PLANS for a new healthcare model in Bressay which is centred around the introduction of a clinic facility on the island have been given the go-ahead by Shetland’s health and social care partnership.

The project was given the approval by members of Shetland’s integration joint board (IJB) on Thursday.

The old Bressay primary school. Photo: Charlie Umphray
The old Bressay primary school. Photo: Charlie Umphray

It will see space at the old school turned into a clinic which will be able to be used by visiting health professionals, with £20,000 secured from the NHS Shetland capital projects budget to renovate the area.

There will also support for accessing consultations remotely via the Attend Anywhere video platform.

The move stems from the lack of a resident nurse on the island, a void which has been in place since July 2017.

Traditionally a nurse has been resident on Fair Isle, Foula, Fetlar, Skerries and Bressay – islands which do not have a doctor.

NHS Shetland chief nurse Edna Mary Watson told members of the IJB on Thursday that the budget for the Bressay resident nurse post will be re-invested in commuting nursing across Shetland.

The current nurses house at Voeside in Bressay will be subject to a property feasibility study to decide its future.

Watson said there had been a “rapid turnover” of staff on the island with a “lack of clarity” for the community about health services.

Among the staff likely to attend the clinic include health improvement officers, as well as other visiting health professionals.

The plans were drawn up in consultation with the Bressay Community Council.

Watson said that 54 per cent of respondents to a survey fully supported the proposals, and 44 per cent partially supported them.

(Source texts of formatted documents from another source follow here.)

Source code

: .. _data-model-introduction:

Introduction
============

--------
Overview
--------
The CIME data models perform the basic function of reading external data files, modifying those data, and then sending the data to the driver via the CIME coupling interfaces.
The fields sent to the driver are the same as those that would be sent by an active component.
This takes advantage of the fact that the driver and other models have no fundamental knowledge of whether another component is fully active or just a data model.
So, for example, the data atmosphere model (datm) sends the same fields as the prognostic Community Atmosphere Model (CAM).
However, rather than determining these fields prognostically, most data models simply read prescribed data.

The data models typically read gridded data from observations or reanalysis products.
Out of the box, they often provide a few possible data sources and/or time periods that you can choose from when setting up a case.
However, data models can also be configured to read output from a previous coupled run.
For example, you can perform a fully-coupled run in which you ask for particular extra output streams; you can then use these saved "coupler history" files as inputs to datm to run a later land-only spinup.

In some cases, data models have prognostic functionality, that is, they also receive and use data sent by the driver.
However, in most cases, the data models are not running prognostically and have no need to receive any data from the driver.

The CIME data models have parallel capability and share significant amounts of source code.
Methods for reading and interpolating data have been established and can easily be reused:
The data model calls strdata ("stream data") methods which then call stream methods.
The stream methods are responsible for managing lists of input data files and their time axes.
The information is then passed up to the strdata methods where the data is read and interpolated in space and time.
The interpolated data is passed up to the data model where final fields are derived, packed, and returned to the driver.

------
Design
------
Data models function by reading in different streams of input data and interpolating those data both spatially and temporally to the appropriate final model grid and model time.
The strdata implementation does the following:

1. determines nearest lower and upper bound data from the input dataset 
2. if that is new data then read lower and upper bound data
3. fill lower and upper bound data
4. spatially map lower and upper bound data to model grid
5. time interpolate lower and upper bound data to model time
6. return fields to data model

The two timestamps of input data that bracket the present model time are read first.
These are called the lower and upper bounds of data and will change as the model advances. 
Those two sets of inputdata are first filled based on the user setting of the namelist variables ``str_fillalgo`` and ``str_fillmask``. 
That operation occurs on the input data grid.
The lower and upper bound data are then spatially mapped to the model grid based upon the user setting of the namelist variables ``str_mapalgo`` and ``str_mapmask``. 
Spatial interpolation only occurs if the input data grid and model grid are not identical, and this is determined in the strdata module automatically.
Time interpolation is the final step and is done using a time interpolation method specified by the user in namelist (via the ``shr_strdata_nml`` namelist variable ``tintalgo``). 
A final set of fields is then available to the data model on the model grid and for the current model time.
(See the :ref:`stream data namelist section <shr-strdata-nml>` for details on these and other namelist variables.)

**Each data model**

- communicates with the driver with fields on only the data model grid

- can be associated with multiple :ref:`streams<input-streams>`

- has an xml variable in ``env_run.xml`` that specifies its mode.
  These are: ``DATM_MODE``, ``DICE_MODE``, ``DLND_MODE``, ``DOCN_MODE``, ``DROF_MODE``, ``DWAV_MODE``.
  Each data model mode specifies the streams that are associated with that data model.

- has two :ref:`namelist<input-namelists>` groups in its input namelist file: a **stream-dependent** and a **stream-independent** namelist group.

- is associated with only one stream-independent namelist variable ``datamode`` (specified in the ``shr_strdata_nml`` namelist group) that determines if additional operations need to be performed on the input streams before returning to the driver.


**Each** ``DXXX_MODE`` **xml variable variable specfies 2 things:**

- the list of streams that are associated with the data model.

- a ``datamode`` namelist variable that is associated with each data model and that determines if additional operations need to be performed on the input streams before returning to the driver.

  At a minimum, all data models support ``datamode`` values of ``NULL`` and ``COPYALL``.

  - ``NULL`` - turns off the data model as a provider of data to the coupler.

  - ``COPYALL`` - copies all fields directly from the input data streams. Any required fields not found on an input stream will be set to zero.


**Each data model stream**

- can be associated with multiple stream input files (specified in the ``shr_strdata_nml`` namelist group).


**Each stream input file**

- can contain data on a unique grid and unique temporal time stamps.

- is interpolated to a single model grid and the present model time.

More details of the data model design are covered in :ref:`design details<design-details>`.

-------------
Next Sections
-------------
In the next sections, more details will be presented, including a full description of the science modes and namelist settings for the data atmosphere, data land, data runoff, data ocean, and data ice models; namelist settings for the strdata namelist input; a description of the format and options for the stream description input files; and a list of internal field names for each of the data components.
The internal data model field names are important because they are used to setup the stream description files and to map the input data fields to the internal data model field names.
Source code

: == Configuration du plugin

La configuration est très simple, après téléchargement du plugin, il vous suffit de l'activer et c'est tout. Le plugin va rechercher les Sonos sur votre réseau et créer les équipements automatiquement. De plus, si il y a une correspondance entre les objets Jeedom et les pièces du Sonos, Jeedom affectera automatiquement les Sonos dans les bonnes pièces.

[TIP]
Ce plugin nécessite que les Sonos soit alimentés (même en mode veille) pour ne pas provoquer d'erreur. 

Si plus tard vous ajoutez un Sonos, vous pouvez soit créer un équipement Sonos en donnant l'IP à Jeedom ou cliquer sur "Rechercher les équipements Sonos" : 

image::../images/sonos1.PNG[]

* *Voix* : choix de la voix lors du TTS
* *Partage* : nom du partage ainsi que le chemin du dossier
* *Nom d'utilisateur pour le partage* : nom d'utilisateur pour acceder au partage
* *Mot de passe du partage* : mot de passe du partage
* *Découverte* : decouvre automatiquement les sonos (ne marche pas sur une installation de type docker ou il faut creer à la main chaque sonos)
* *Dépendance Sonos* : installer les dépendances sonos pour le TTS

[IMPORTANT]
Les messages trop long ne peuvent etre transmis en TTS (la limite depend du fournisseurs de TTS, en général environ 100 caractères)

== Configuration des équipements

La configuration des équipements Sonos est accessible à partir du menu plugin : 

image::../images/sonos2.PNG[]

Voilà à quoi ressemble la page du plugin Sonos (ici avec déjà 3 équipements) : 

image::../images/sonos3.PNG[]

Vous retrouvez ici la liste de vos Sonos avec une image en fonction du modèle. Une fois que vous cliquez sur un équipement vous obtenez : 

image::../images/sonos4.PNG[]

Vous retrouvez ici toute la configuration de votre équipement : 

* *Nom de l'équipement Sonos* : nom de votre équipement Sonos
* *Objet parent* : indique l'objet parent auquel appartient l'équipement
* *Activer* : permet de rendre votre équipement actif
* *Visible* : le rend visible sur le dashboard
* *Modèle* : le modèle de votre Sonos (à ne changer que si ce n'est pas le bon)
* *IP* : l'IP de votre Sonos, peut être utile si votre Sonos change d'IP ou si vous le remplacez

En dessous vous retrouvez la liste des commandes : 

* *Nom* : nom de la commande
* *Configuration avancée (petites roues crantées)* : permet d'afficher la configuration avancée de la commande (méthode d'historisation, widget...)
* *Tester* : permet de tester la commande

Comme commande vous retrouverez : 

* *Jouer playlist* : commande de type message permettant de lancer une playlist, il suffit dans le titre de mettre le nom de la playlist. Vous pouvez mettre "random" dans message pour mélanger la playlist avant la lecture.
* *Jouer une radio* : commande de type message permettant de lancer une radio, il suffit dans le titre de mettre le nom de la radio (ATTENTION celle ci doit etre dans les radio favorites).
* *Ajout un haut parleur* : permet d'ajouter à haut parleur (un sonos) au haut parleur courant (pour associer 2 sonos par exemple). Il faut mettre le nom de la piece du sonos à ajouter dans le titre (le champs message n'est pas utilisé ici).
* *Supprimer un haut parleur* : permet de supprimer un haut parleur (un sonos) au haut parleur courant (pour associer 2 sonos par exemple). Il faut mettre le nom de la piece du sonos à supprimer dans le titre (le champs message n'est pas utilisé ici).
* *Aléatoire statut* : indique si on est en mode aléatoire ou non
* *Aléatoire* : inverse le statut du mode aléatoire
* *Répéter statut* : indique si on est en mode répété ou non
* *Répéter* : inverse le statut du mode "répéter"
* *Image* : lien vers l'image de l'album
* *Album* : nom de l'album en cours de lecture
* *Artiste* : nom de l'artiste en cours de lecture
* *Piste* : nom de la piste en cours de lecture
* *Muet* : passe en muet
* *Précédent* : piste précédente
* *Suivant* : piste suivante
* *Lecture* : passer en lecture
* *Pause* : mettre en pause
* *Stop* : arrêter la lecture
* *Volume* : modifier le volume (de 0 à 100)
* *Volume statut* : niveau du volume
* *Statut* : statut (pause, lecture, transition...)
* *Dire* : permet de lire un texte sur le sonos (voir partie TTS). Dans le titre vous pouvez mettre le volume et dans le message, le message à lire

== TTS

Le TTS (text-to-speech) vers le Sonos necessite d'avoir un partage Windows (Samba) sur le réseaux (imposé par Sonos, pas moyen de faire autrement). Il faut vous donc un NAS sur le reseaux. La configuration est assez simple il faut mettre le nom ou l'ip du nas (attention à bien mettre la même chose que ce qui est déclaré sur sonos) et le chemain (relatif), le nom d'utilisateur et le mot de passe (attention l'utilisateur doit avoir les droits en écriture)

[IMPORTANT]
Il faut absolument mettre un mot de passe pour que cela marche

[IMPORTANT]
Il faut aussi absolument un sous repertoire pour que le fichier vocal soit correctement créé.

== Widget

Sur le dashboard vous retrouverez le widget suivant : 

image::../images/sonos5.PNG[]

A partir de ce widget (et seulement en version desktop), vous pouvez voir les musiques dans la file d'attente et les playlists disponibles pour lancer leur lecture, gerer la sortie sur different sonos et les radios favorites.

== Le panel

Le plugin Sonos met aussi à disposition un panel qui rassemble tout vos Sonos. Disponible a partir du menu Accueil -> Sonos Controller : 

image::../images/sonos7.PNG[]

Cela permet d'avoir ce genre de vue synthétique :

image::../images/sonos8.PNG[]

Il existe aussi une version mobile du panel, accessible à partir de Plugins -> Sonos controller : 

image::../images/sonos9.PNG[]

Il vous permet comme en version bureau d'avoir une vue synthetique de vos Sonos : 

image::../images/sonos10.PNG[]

She also praised the “drive” of community council chairman Alistair Christie-Henry to take things from complaints to a proper project.

The chief nurse also mentioned during the meeting that there are hopes between the ambulance and fire services to team together to create a more robust first responder scheme on Bressay.

Lerwick North councillor Stephen Leask was Shetland Islands Council’s representative on the project board and he said he was “honoured” to be involved.

He praised the involvement of Bressay Community Council and the joined-up working behind the project.

“It’s really important that what we see for the community of Bressay is a service that actually stacks up for them,” he said.

North mainland councillor Emma Macdonald backed the scheme but questioned why it it had taken two years to come to fruition.

Watson said one of the key elements was “building up a relationship with the community” over time.

Macdonald also questioned how the IJB would respond to potential questions from communities like North Roe which could be viewed as more isolated and difficult to get to than Bressay.

Watson said there is already a plan to do similar in Yell, with the community council there already engaged in discussions with health professionals.

She said it needs to be “context specific” to the area in question, but added it that it could used as a model anywhere in Shetland.

South mainland councillor Robbie McGregor, meanwhile, said he was “absolutely delighted” to see the project reach this point.

He added that he had been critical previously of the “lack of integration in the IJB” in the past, but this was a good example of working together.

IJB vice-chairman councillor Allison Duncan also remarked that it was “integration at its best”.

After he questioned about the possibility of the project being used as a blueprint for similar schemes elsewhere in Scotland, Watson said that there is already potential for sharing the information with Shapinsay in Orkney.

She added that she was not aware of any other similar projects in the Scottish islands.

NHS Shetland interim chief executive Simon Bokor-Ingram said “this is gold standard in my eyes”.

He admitted, however, that time scales were a concern in terms of similar future work.

“There’s a tension between taking time to do it properly and the pace of change that is needed,” he said.

Simon Bokor-Ingram suggested, however, that the Bressay community could offer assistance in the first instance to any other areas of Shetland which would be keen on a similar set-up.